▸ **Problem details**: Scan the material below and copy every line holding the word "Durables".

-.-.-

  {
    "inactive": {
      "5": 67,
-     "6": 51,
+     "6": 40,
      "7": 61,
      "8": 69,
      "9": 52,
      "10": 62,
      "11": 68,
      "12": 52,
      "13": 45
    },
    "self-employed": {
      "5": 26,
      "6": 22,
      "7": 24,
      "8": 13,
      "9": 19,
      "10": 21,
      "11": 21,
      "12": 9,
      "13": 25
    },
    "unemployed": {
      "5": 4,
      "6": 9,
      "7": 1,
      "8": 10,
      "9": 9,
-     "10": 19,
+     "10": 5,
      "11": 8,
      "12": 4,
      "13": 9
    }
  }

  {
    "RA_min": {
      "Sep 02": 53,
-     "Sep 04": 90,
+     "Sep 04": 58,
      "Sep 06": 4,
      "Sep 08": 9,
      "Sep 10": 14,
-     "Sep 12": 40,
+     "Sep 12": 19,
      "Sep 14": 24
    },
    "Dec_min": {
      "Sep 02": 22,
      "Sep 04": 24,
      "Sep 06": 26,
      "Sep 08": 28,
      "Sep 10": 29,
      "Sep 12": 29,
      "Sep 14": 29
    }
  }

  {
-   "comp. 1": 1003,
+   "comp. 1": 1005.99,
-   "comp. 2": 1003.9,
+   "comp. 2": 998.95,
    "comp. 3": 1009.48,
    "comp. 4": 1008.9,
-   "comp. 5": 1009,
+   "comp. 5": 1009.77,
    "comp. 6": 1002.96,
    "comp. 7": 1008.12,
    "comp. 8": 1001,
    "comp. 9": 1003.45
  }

-.-.-

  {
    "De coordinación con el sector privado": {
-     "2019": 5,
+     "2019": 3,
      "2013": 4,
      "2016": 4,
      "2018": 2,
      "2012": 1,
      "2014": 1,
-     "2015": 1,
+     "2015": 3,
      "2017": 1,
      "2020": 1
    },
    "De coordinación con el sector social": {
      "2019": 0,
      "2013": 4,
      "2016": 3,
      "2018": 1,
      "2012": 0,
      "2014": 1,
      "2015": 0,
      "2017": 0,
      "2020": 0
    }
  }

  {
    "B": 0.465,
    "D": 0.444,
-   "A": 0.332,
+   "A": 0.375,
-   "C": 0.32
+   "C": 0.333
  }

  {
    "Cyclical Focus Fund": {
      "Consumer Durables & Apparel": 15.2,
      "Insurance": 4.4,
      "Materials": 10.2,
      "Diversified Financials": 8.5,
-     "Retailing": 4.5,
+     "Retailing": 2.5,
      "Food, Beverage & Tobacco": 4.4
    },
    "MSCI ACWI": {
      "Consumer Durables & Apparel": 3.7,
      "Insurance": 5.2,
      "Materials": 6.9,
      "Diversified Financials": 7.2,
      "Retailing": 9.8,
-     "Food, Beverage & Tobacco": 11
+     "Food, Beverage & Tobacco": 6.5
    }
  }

-.-.-

▸ **Answer box**:
      "Consumer Durables & Apparel": 15.2,
      "Consumer Durables & Apparel": 3.7,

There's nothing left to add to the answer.